Monday, 16 July 2018: 17:30
Location: 501 (MTCC SOUTH BUILDING)
Oral Presentation
Mark GASPAR, University of Toronto, Canada
Daniel GRACE, University of Toronto, Canada
Research has long indicated that gay men face an excessive burden of mental illness, including anxiety, depression, body dysmorphia, sexual compulsivity, suicidal ideation and addiction. In this paper, we critically review and expand on two theories explaining this health disparity. Minority stress (Meyer, 1995) argues that poor mental health among gay men results from experiencing homophobia. Syndemics (Stall, Friedman, and Catania, 2008) positions mental illness along with HIV and poly-drug use as one of several mutually reinforcing epidemics. However, recently we have witnessed significant progress in the mainstream acceptance of gay men and with biomedical advancements in HIV prevention and care. So are gay men any healthier? Drawing on original findings from several gay men’s qualitative health projects in Canada, we argue that (1) gay men continue to face a substantial mental health burden; (2) that we need to be critical of discourses of ‘progress’ in this story; and (3) research must better account for the socio-structural stressors gay men face. Progress discourses of overcoming homophobia and HIV—propagated in research and the media—can minimize the harms gay men continue to experience (e.g. HIV stigma, treatment side-effects and accessibility, violence, intimacy struggles).
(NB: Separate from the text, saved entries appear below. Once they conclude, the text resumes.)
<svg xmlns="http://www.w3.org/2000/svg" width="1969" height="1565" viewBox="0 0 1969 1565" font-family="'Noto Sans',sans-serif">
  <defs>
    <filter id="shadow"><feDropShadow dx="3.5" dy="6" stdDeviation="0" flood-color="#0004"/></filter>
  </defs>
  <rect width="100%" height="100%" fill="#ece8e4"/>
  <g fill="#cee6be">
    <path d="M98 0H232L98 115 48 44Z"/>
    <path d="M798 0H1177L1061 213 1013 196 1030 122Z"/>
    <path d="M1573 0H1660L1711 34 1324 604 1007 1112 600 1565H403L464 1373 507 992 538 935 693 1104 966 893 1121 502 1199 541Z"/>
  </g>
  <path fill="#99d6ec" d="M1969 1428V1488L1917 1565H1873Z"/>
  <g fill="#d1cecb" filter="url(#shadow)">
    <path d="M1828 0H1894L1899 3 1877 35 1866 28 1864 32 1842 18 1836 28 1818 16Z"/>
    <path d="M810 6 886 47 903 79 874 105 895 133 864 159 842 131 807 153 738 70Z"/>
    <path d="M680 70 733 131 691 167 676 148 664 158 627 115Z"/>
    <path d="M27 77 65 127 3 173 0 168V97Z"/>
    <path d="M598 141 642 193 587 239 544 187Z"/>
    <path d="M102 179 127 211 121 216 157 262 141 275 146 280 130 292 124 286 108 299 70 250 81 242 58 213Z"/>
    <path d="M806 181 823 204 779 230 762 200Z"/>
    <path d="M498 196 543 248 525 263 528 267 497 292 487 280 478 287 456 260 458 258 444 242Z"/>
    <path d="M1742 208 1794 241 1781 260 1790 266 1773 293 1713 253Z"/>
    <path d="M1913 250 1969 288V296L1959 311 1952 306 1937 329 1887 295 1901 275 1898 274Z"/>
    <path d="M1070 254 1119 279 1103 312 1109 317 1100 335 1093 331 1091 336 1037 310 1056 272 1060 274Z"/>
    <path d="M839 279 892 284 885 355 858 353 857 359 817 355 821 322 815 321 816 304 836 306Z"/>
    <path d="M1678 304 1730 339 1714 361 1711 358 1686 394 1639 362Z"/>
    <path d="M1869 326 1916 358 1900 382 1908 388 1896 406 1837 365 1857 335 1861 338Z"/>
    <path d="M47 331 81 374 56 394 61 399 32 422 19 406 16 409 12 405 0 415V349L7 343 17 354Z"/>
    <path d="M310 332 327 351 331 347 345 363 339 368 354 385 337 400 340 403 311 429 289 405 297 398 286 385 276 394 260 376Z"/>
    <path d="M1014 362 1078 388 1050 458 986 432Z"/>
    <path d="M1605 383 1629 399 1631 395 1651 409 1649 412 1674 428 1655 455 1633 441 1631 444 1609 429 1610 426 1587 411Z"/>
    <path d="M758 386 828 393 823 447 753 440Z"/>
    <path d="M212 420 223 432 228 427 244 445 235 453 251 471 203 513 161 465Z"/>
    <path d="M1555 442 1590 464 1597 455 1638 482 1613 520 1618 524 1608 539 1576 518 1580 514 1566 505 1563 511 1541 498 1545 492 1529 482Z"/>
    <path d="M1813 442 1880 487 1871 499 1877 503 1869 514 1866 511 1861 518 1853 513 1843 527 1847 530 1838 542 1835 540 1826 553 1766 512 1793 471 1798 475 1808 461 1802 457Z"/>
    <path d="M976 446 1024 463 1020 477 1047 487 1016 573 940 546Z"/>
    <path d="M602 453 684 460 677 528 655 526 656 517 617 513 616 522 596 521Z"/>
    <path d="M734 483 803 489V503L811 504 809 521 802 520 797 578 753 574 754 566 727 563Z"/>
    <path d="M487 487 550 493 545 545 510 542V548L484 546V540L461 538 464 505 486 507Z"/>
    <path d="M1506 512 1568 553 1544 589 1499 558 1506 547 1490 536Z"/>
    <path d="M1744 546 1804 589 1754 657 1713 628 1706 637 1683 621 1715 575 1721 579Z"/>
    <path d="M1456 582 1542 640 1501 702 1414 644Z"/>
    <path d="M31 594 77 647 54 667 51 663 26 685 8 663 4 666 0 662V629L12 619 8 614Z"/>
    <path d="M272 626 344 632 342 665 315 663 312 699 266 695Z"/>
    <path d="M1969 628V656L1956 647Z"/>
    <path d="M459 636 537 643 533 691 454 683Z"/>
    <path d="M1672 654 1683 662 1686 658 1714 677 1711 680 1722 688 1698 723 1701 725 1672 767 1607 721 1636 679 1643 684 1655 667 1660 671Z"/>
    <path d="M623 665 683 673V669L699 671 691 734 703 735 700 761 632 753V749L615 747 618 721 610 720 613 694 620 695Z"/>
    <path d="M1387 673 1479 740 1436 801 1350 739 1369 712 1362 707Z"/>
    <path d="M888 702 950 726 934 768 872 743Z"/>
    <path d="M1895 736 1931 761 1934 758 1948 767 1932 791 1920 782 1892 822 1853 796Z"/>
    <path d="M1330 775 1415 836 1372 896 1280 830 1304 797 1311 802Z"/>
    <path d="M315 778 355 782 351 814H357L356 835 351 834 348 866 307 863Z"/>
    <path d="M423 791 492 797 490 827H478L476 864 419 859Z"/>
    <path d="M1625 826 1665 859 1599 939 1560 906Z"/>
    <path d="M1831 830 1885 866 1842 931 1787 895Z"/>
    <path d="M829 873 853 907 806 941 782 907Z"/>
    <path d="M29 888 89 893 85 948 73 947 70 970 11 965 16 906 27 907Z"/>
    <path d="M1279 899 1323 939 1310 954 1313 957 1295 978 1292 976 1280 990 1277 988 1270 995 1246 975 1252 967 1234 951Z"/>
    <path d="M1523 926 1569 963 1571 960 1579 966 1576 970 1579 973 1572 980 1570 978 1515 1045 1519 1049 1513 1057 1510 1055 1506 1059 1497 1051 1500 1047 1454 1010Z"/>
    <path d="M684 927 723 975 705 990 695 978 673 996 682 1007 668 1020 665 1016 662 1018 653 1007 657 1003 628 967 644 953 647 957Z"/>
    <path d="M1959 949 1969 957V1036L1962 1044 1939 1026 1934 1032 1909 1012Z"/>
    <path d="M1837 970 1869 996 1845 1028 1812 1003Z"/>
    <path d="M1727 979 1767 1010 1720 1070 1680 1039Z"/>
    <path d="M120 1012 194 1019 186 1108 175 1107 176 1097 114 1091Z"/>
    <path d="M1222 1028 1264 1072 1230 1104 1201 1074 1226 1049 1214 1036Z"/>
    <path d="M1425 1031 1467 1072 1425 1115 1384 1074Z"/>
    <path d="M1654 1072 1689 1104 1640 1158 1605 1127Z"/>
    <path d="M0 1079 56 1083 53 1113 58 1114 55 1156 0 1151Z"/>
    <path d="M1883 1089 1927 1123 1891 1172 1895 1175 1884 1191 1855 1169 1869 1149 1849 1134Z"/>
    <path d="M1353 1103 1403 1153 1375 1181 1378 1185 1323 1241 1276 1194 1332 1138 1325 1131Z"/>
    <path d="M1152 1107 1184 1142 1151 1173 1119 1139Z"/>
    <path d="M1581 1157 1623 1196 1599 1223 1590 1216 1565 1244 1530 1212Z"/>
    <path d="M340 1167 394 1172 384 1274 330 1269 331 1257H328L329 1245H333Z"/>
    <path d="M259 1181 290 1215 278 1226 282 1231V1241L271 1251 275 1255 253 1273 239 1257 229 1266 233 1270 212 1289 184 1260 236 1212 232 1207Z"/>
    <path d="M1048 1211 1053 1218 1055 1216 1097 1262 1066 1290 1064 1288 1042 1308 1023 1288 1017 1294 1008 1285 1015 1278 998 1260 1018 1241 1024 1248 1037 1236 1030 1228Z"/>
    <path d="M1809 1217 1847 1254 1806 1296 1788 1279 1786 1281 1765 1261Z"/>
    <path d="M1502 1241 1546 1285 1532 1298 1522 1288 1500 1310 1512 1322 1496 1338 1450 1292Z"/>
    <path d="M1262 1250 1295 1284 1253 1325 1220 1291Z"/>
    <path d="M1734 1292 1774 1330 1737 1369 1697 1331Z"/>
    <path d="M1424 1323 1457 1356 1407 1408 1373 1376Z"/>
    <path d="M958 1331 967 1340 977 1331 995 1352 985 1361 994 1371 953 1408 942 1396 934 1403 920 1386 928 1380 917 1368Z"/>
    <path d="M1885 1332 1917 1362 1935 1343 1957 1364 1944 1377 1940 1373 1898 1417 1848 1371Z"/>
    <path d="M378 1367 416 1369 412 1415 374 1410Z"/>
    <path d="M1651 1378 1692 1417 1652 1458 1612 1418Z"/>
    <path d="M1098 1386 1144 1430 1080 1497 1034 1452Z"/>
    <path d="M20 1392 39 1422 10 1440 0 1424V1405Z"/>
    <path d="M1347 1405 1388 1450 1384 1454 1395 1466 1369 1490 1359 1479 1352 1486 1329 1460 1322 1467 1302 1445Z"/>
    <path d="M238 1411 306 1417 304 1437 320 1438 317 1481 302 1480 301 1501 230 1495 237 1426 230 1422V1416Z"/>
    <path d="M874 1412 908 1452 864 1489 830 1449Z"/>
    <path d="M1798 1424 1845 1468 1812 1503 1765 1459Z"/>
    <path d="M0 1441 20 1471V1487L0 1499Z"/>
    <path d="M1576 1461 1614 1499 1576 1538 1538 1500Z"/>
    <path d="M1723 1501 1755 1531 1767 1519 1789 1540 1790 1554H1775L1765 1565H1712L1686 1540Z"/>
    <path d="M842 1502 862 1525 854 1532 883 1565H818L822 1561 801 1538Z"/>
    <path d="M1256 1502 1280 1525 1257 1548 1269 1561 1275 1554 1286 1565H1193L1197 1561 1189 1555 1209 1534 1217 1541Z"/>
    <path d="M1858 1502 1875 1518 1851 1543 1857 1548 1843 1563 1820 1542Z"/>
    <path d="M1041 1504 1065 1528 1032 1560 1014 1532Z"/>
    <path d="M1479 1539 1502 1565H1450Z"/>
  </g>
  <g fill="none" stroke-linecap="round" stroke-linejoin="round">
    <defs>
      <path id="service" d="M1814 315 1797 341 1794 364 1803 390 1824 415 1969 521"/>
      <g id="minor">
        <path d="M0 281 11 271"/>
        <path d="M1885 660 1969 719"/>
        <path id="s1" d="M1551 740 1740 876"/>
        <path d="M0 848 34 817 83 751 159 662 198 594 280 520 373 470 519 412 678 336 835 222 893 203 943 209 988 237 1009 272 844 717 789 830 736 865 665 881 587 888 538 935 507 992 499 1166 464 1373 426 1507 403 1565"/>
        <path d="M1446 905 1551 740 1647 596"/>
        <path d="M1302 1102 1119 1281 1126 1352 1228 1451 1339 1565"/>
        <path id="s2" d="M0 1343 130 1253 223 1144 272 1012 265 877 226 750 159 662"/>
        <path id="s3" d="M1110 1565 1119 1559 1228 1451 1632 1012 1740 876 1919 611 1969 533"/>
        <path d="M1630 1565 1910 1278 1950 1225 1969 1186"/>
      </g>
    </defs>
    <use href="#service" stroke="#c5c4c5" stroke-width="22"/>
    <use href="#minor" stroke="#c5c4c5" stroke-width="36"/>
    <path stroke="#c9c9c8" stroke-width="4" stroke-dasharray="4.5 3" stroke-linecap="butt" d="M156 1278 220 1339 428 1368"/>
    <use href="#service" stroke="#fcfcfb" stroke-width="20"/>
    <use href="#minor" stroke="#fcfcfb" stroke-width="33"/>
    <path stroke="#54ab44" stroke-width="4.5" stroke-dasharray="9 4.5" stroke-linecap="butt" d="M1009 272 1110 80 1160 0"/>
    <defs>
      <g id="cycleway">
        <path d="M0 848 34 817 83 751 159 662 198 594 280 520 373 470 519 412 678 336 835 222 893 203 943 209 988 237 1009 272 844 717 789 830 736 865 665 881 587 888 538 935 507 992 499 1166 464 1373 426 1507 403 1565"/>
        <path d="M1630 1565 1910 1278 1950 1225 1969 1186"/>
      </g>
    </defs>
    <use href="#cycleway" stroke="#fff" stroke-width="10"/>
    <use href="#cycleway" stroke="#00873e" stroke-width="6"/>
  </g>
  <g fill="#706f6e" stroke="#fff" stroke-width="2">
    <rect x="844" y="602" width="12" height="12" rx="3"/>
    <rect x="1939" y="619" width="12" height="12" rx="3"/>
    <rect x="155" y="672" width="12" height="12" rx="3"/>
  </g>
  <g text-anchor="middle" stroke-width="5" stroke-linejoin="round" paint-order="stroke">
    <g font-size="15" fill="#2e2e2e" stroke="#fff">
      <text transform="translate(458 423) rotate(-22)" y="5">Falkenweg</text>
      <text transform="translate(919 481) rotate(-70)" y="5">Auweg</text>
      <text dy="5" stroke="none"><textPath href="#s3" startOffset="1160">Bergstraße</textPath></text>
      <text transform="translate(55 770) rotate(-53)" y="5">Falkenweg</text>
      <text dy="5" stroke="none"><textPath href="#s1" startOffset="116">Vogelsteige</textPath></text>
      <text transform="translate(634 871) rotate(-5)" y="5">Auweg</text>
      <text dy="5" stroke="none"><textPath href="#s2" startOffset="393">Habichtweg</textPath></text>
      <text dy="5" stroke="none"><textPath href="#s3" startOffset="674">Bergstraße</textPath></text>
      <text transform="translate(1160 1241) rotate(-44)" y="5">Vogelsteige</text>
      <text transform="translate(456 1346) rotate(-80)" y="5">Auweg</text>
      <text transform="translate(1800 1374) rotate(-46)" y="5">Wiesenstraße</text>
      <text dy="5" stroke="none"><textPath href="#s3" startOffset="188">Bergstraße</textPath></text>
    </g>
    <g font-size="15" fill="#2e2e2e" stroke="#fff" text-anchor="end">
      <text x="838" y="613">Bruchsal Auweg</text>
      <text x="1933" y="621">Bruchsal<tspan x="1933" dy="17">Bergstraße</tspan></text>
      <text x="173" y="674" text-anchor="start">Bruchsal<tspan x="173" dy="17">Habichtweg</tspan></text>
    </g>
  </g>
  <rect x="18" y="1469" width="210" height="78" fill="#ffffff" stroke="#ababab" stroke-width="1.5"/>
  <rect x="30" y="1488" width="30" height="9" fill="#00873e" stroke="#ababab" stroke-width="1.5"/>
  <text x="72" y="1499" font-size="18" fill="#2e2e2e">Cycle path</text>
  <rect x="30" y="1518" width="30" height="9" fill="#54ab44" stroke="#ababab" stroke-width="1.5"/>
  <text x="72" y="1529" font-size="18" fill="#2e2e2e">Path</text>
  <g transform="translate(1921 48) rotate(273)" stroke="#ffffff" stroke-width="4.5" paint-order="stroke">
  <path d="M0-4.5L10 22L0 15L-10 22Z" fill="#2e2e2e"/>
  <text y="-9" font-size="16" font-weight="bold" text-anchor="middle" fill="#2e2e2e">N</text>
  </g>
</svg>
Some progress can produce new social opportunities that increase stress, as gay men are expected to easily advance in a ‘tolerant’ society (e.g. marriage) and manage/prevent HIV ‘successfully.’ Research based on the above two theories has focused heavily on quantitatively examining sexual risk behaviour at the detriment of critically investigating neoliberal socio-structural features corrosive to mental well-being, like precarious work, debt, unaffordable housing and limited social and mental health services. We need to understand how gay men can heal from the psychosocial traumas resulting from homophobia and HIV stigma, in a society determined by socio-economic uncertainty, individualistic models of risk management and ‘self-care’, and inaccessible health services.